İsveç’in krallarından Dark Tranquillity, 2005 şubatında çıkması beklenen yeni albümleri “Character” öncesi çıkardığı “Lost To Apathy” ile “Ben burdayım.” dercesine kısa bir hatırlatma yapıyor. “Projector” ile dev bir değişime giden, “Haven” ile birazcık olsun sertleşen, “Damage Done” ile daha da sertleşen ancak müzikalite olarak kanımca büyük adımlar atamayan grup; umarım “Character” albümünde bu adımları atar.
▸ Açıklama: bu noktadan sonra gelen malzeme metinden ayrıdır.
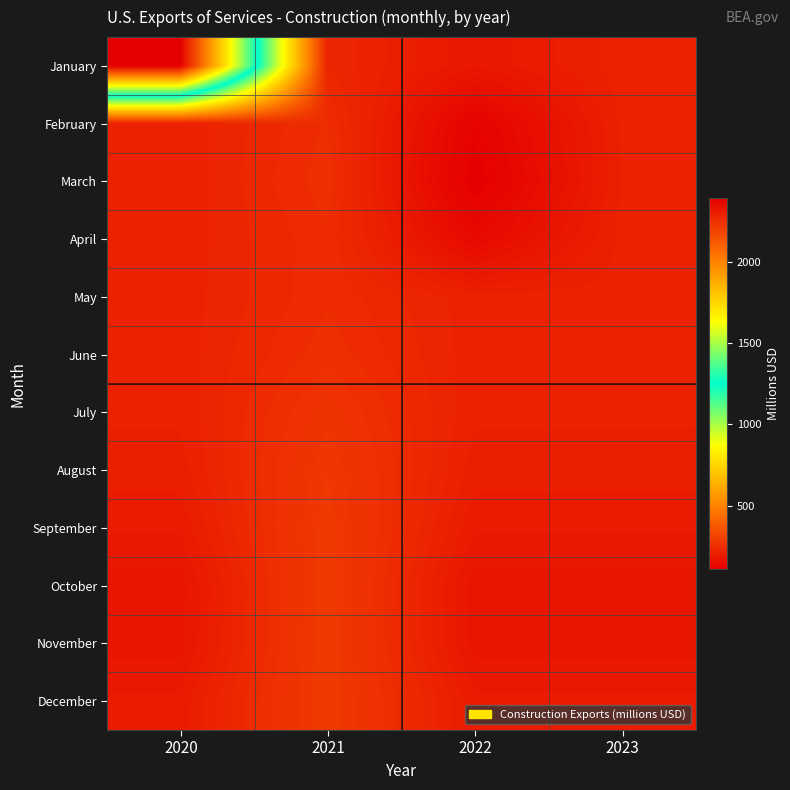

At 2022, list the series in order from smallest to largest.

March, February, April, October, November, January, September, December, August, July, May, June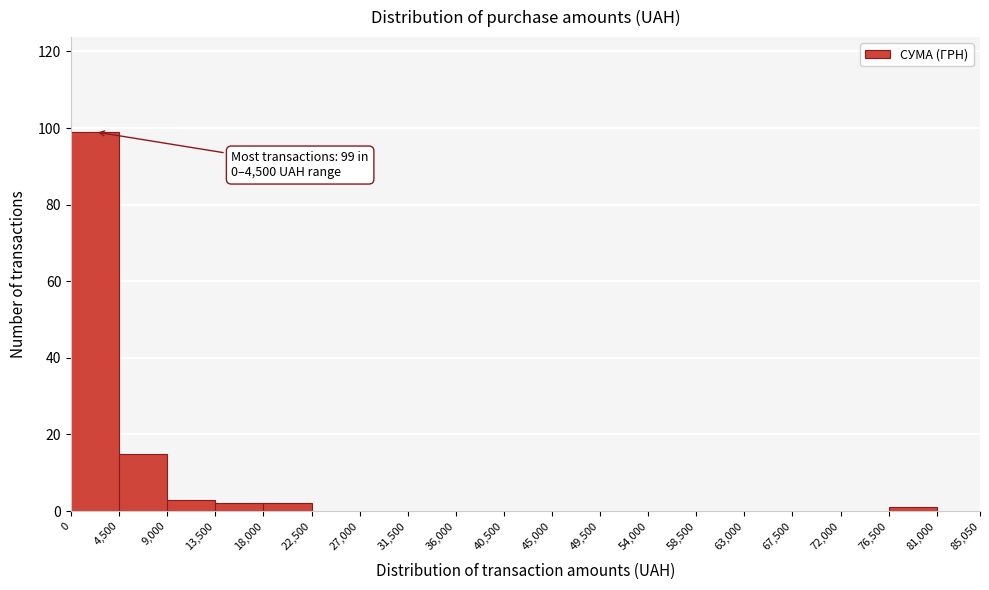

Which range on the x-axis has the tallest bar?

0 to 4,500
Biz tekrar değerlendirmemize dönelim. “Lost To Apathy” yanlızca dört adet parça içeriyor ve bunlardan bir tanesi, “Projector” albümünden bildiğimiz ”Undo Control”un konser versiyonu. Diğer üçü ise yeni parçalar.
Bunlardan ilki, EP’ye adını veren “Lost To Apathy”. Şarkı çok yoğun klavye bombardımanı altında güzel melodilerle başlıyor ve açıkçası “Haven” albümünden fırlamış gibi duruyor. O albümdeki parçaları hatırlatan bir gitar kullanımı var. Stanne’in vokalleri her zamanki gibi muhteşem. Zaten onun gibi söyleyebilen vokalist sayısı bir elin parmaklarını geçmez. Şarkıda “The Gallery”yi hatırlatan melodiler görmek bile mümkün. (02.26-bbsfatih) Bence “Damage Done”daki bütün parçalardan daha iyi, gerçekten çok güzel bir parça.
İkinci parça “Derivation TNB”; yavaş, atmosferik, elektronik davul ve synth altyapılı bir parça ve güzel melodisi ile yaratılan atmosferi gayet hoş. Mikael’in brutale yakın vokalleri de parçayı güzelleştiren diğer bir unsur tabii ki. Damar denebilecek bir şarkı.
Üçüncü sıradaki “The Endless Feed” ise orta tempolu ama coşkulu bir şarkı. Yine klavye tarafından yönlendirilen bu parçanın; yeni nesil In Flames’i çağrıştıran yanları da var. Efektler kimilerine biraz fazla gelebilir ama açık fikirli olarak dinlendiğinde çok güzel bir şarkı olduğu görülebilir.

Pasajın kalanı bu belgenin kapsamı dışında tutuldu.